Durable Goods March 2022

  • New orders for durable goods rose 0.8% in March (+1.2% including revisions to prior months), versus a consensus expected +1.0%. Orders excluding transportation increased 1.1% in March (+1.3% including revisions to prior months), beating the consensus expected gain of 0.6%. Orders are up 10.2% from a year ago, while orders excluding transportation are up 8.9%.
  • The rise in orders in March was led by autos, computers & electronic products, and electrical equipment.
  • The government calculates business investment for GDP purposes by using shipments of non-defense capital goods excluding aircraft. That measure increased 0.2% in March and was up at an 15.8% annualized rate in Q1 versus the Q4 average.
  • Unfilled orders rose 0.4% in March and are up 8.3% in the past year.

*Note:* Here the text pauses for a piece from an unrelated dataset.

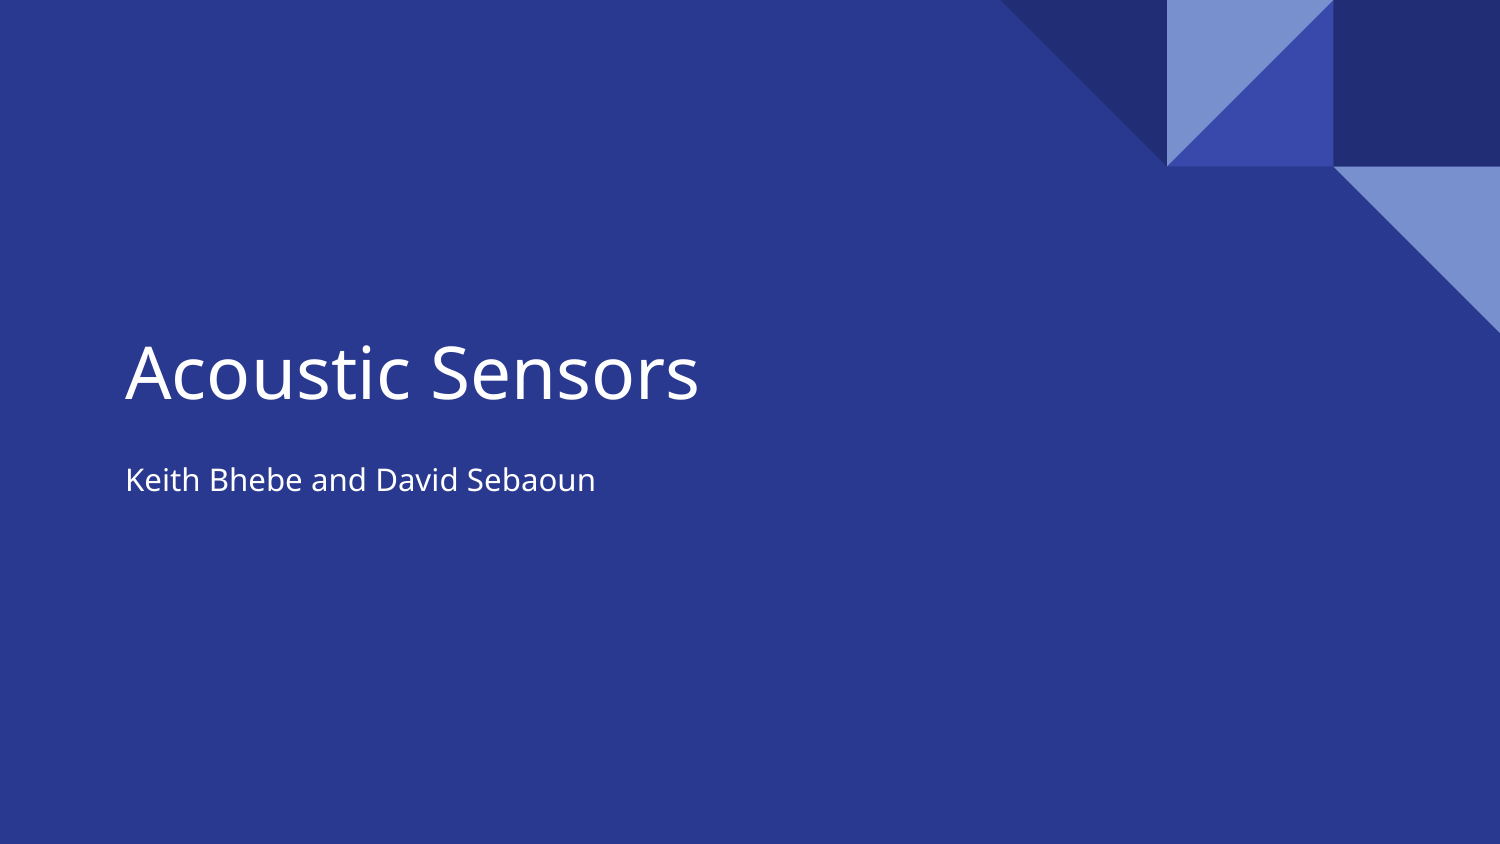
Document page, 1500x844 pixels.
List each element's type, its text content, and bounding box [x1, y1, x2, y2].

subtitle Keith Bhebe and David Sebaoun [110, 445, 1438, 517]
title Acoustic Sensors [110, 291, 1459, 429]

Implications:  New orders for durable goods ended the first quarter on a healthy note, rising 0.8% in March on top of upward revisions for February.  While auto orders boomed, rising 5.0% in March, orders for both commercial and defense aircraft fell, nearly fully offsetting autos to leave transportations up a more modest 0.2%.  As a result, if you strip out the typically volatile transportation sector, orders grew a healthy 1.1%.  Electrical equipment orders rose 3.9% – the largest monthly increase for that category in more than a year – followed by computers and electronic products (+2.6%), primary metals (+1.5%), fabricated metal products (+0.8%), and machinery (+0.7%).  With unfilled orders continuing to rise – and standing today at a record high – we expect activity to remain robust as companies battle to keep up with demand growth that has far outpaced supply.  One of the most important pieces of today's report, shipments of "core" non-defense capital goods ex-aircraft (a key input for business investment in the calculation of GDP), rose 0.2% in March following strong prints in January and February.  These shipments rose at a 15.8% annualized pace in Q1 versus the Q4 average, and provide a healthy tailwind to first-quarter GDP growth, at which we will get our first official look this Thursday.  Companies have seen an extremely sharp recovery, with orders up a combined 69.9% since the April 2020 bottom and now sit 19.1% above the pre-pandemic high set in February 2020.  We expect business investment will remain a tailwind for GDP growth throughout 2022 as companies continue to reopen and recover from the severe economic consequences of the COVID shutdowns.